Water, air, and soil pollution causes 40 per cent of deaths across the world, according to a survey conducted by Cornell researchers.
Such environmental degradation, coupled with the rise in the world population, are major causes behind the rapid increase in human diseases that the World Health Organization has recently reported, says David Pimentel, Cornell professor of ecology and agricultural sciences.
He says that the two factors contribute to the malnourishment and disease susceptibility of 3.7 billion people.
Pimentel and a team of Cornell graduate students came to these conclusions after examining data from more than 120 published papers on the effects of population growth, malnutrition and various kinds of environmental degradation on human diseases.
"We have serious environmental resource problems of water, land and energy, and these are now coming to bear on food production, malnutrition and the incidence of diseases," said Pimentel, whose report on the study has been published online in the journal Human Ecology.
He says that 57 per cent of the world population of about 6.5 billion is malnourished, compared with 20 per cent of a world population of 2.5 billion in 1950.
The researchers says that malnutrition not only causes the death of 6 million children every year, but also makes millions of people much more susceptible to various killer diseases like respiratory infections, malaria, and a host of other life-threatening diseases.
Pimentel says that 1.2 billion people lack clean water, and waterborne infections account for 80 per cent of all infectious diseases. He said that increased water pollution creates breading grounds for malaria-carrying mosquitoes, claiming 1.2 million to 2.7 million lives a year.
The study says that air pollution from smoke and various chemicals kills about 3 million people a year, and unsanitary living conditions account for more than 5 million deaths each year, of which more than half are children.
Pimentel says that soil is contaminated by many chemicals and pathogens, which are passed on to humans through direct contact or via food and water. Increased soil erosion worldwide not only results in more soil being blown, but also in the spreading of disease microbes and various toxins, he adds.
Drug-resistance of microbes and the influence of global warming and biological diversity on parasite evolution have further raised the risk of tuberculosis and influenza, says the researcher.

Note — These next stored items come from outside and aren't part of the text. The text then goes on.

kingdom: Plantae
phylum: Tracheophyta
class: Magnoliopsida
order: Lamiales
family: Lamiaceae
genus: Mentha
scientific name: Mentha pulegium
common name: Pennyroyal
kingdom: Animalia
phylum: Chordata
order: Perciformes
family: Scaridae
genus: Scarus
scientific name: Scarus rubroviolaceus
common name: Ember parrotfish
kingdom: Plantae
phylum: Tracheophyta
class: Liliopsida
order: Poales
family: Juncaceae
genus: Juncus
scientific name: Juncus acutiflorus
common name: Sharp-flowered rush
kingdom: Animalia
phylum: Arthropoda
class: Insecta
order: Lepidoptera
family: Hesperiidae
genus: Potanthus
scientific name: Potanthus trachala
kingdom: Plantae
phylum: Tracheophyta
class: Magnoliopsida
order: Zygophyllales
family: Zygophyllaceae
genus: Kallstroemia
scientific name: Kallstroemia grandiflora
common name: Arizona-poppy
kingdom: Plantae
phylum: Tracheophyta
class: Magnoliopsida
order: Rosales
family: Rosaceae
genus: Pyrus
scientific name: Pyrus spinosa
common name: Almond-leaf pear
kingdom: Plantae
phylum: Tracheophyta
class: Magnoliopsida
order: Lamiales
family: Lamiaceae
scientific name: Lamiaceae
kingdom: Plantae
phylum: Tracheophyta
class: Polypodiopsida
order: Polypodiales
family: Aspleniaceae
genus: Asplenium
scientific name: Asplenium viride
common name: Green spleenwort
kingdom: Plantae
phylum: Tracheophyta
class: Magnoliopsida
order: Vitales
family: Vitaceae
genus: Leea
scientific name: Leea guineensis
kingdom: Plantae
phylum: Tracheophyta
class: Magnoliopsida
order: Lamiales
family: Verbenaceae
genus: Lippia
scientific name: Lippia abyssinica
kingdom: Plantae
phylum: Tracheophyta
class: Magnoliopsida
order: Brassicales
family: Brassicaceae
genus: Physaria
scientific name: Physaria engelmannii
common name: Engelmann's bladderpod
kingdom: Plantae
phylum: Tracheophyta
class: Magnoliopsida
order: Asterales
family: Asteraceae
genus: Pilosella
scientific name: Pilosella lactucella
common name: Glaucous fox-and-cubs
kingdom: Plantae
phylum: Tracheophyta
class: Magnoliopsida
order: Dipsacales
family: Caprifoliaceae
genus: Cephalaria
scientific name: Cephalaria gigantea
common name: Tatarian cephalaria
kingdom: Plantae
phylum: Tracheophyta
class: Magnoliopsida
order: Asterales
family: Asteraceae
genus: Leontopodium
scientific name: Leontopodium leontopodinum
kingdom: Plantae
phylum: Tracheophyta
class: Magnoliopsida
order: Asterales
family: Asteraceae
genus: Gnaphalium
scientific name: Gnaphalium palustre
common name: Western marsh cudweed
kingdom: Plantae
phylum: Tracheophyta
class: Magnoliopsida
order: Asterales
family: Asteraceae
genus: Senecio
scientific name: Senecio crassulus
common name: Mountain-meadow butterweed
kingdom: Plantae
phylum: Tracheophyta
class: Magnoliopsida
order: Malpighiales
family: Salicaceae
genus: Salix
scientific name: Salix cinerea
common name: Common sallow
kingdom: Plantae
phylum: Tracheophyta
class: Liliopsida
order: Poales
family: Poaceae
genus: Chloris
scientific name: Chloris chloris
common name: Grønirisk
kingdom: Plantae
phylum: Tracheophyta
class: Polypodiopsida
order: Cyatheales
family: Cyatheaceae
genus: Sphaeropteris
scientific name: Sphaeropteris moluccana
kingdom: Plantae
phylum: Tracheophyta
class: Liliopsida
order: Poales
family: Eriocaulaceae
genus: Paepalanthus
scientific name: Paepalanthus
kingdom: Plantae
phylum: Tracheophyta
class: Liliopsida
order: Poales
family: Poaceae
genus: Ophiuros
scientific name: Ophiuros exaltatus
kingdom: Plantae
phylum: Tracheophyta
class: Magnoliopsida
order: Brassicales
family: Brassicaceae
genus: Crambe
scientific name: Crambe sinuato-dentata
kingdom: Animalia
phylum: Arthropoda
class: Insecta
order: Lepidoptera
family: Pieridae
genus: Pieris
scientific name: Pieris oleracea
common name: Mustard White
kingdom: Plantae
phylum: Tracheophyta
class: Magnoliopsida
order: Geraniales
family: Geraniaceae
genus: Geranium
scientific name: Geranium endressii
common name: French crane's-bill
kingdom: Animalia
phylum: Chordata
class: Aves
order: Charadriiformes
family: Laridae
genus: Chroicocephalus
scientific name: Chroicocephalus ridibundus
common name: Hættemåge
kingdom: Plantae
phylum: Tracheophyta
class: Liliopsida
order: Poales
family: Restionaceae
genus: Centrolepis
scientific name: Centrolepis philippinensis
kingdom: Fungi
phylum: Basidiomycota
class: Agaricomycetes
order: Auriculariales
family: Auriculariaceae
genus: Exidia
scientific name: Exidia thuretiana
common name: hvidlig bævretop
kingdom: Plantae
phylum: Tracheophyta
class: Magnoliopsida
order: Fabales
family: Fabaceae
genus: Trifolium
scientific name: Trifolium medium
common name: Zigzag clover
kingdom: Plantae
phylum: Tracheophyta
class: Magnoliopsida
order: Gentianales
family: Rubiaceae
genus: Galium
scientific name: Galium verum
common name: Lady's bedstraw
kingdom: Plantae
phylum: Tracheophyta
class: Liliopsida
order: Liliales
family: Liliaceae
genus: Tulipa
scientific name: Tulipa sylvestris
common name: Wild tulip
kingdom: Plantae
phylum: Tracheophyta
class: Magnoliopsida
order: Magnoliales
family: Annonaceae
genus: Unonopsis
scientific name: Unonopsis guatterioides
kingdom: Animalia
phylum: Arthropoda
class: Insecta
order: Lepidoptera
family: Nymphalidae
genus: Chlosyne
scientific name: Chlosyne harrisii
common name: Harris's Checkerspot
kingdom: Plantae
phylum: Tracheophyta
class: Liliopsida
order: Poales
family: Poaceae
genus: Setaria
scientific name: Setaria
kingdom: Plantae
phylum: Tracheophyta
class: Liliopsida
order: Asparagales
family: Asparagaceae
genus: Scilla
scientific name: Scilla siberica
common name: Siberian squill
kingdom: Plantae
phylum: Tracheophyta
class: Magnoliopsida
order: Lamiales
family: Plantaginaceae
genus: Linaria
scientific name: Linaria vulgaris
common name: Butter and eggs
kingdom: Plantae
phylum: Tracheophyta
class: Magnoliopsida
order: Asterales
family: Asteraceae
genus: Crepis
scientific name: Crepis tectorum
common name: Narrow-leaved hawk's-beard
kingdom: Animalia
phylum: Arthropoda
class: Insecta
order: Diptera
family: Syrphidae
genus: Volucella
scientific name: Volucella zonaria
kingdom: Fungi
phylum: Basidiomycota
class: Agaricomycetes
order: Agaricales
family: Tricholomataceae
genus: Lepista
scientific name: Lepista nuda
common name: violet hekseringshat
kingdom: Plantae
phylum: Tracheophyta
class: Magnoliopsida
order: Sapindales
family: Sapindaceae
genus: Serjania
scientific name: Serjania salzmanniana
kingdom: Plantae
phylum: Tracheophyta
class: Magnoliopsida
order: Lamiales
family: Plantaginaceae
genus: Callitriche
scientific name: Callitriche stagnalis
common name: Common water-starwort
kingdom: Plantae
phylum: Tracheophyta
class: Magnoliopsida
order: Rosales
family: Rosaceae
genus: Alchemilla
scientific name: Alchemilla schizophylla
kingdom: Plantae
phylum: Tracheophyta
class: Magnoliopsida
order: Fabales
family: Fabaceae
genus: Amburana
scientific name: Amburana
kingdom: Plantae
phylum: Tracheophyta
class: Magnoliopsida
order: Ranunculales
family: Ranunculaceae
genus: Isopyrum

New threats, such as West Nile virus and Lyme disease, have also developed, he adds.
"A growing number of people lack basic needs, like pure water and ample food. They become more susceptible to diseases driven by malnourishment, and air, water and soil pollutants," Pimentel says.
"Relying on increasing diseases and malnutrition to limit human numbers in the world diminishes the quality of life for all humans and is a high-risk policy," he concludes.